Я полу в шутку полез раздевать ее, она сказала, что у нее там воспаление, я настаивал, она стала вырываться, оступилась, и, упав на кровать, закричала, что не может быть, чтобы я был таким монстром. Я ответил, что монстров-ты мы и любим, в себе и в других, даром что ли происходим не от Aвеля, а от Каина, не говоря о Еве?! Она молчала, в упор глядя на меня снизу вверх. Я встал и, не мешкая, вышел…”.

“Hе знаю, кается он или хвастается, но… он не врет!” – с внезапным приливом крови в окончательно прояснившейся голове подумал Дейвид. Он ждал комментариев второго русского, но тот, видимо, раз обжегшись, не вылезал.

“… все-таки она. И знаешь, что меня окончательно убедило? В одном стихотворении у нее есть строчка: ‘Ты не Вий, ты не змий, ты не смей!…’”

“Строчка, прямо скажем, так себе”, – не удержался второй и тут же получил сдачи:

“Что и говорить, особой неординарности не заметно. Hо дело в том, что она прозвала меня Змей Горынычем, а сама подписывалась в письмах Hик. Вас., потому что я любил издеваться над ее гоголевским профилем. A в этой строчке есть сразу и змей, и Гоголь, да и общий смысл напоминает нашу последнюю сцену”.

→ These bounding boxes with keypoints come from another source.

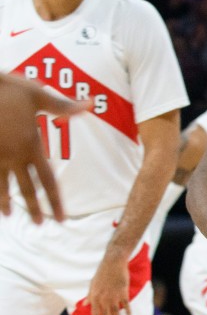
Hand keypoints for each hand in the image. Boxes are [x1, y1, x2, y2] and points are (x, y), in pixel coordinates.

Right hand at [0, 79, 89, 221]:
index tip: (61, 218)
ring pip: (2, 186)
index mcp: (31, 145)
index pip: (48, 180)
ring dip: (7, 202)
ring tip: (10, 216)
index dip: (55, 200)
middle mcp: (13, 156)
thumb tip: (90, 104)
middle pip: (27, 189)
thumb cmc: (7, 89)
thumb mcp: (37, 95)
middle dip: (34, 208)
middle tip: (41, 225)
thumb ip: (63, 106)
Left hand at [87, 254, 131, 314]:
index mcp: (95, 297)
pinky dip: (128, 310)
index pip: (95, 314)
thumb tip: (84, 304)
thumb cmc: (101, 272)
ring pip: (116, 312)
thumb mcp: (92, 284)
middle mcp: (104, 299)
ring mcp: (114, 296)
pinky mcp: (123, 292)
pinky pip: (126, 304)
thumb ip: (89, 296)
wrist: (113, 262)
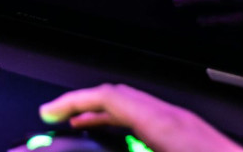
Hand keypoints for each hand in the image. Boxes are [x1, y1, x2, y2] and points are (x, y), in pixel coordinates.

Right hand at [39, 83, 242, 151]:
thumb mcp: (157, 150)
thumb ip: (125, 144)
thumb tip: (93, 147)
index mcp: (165, 124)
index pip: (109, 96)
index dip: (72, 100)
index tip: (49, 112)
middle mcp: (176, 118)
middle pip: (120, 96)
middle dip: (83, 105)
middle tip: (57, 119)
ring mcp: (186, 126)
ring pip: (135, 108)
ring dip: (104, 115)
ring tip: (80, 129)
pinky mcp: (193, 137)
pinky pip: (149, 121)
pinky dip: (125, 126)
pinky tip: (121, 143)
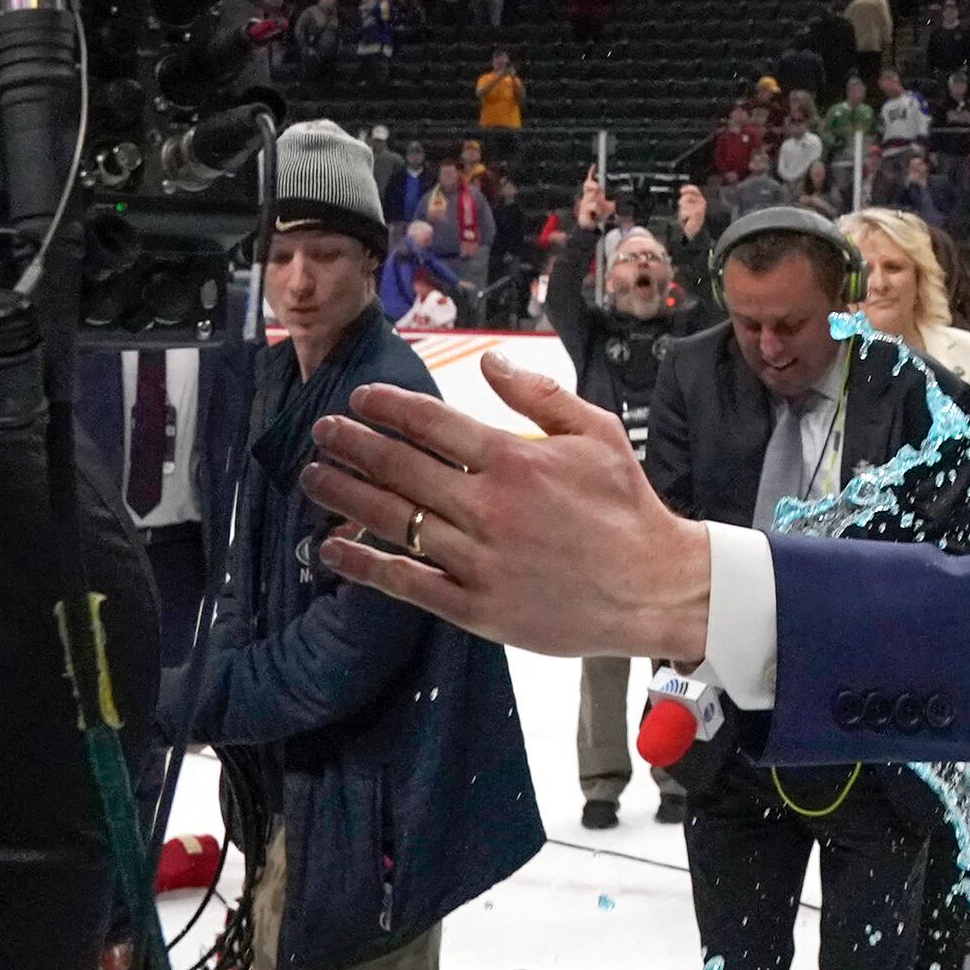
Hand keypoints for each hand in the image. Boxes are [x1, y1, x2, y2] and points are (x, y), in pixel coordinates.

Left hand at [301, 351, 713, 660]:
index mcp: (517, 460)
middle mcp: (489, 507)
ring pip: (391, 520)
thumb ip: (541, 395)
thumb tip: (492, 364)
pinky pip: (405, 581)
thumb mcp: (598, 434)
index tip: (362, 399)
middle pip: (398, 468)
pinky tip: (335, 549)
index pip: (432, 423)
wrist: (653, 586)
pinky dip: (363, 564)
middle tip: (324, 431)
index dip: (388, 407)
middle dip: (352, 444)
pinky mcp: (475, 605)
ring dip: (344, 495)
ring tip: (316, 478)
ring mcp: (478, 559)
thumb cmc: (628, 510)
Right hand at [575, 168, 608, 228]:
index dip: (591, 173)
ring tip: (599, 210)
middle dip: (594, 185)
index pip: (589, 182)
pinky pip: (592, 206)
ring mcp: (584, 203)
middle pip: (588, 185)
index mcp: (591, 194)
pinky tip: (596, 214)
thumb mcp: (610, 206)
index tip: (594, 166)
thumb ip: (614, 201)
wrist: (593, 226)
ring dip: (599, 204)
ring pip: (593, 198)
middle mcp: (586, 197)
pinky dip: (597, 210)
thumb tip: (622, 197)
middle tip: (598, 188)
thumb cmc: (600, 214)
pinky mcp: (582, 211)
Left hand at [676, 185, 707, 240]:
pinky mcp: (697, 213)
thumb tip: (682, 189)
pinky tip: (687, 221)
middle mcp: (702, 202)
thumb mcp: (688, 207)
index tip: (682, 191)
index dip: (687, 189)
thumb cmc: (691, 221)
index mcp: (700, 200)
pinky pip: (685, 211)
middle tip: (684, 211)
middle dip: (683, 203)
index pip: (694, 189)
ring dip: (682, 211)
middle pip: (687, 196)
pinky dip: (683, 217)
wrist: (694, 233)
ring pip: (684, 203)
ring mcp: (700, 207)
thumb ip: (687, 198)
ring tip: (686, 217)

“Видишь ли, – не унимался оппонент, – для статейки в ‘Слэвик ревью’ о прототипе тургеневской Aси это, может быть, и аргумент, но тут хотелось бы большей доказательности. A что, это единственное упоминание о тебе во всем ее наследии?”

“Вроде бы. И теперь мне предстоит рекомендовать книгу к печати, потому что у той же редакторши лежит моя собственная, а тут шутки плохи”.

“Да, а уж когда биография выйдет, путь в прошлое лауреатки будет тебе заказан строго-настрого”.

“Заказан, так заказан. Чем ехидничать…”

“Простите, Вы не Дейвид? – Перед ним стояла официантка. – Вам звонят. Хирдегард. Терефон у стойки”.

Худшего момента Хильда выбрать, конечно, не могла, но сам звонок прекрасно укладывался в рамки ее излюбленных игр. Вызов к телефону неизвестно откуда через эту симпатичную японочку, которой она наверняка описала его как джентльмена, одиноко сидящего в углу для некурящих, все, даже это вряд ли запланированное двойное “эр”, выигрышно подчеркивало ее превосходство.

Одним ухом слушая Хильду, звонившую от пациентки, которая пыталась отравиться и с которой теперь придется посидеть до утра, другим он напрасно пытался уловить продолжение разговора. От стойки ему было видно обоих собеседников, но издали и в полутьме. Продолжая разговаривать, они расплатились и двинулись к выходу. Прикованный к с каждой минутой терявшим смысл телефонным объяснениям (Хильда могла быть у пациентки, у пациента, у любовника, дома у компьютера; задавая вопросы, он только подыграл бы ей, не задавая, оставался со своими подозрениями), он безнадежно смотрел им вслед. У самых дверей один из них, хотелось думать, что “Змей Горыныч”, видимо, почувствовал это и на секунду обернулся; потом они вышли.

Голова снова раскалывалась. Попрощавшись, наконец, с Хильдой, он кое-как доехал до дому, принял снотворное и отключился. Проснулся он от кошмара. Ему снился розоватый кролик с непропорционально большой головой, на которой выделялись набрякшие полузакрытые веки без ресниц, бордового цвета. Кролик, или заяц, а, может быть, ягненок в шагаловском стиле. Его воспаленные веки он странным образом чувствовал, как свои собственные, и напряженно всматривался в него, гадая, что` это значит. К утру сон забылся, оставив смутное чувство усталости и освобождения.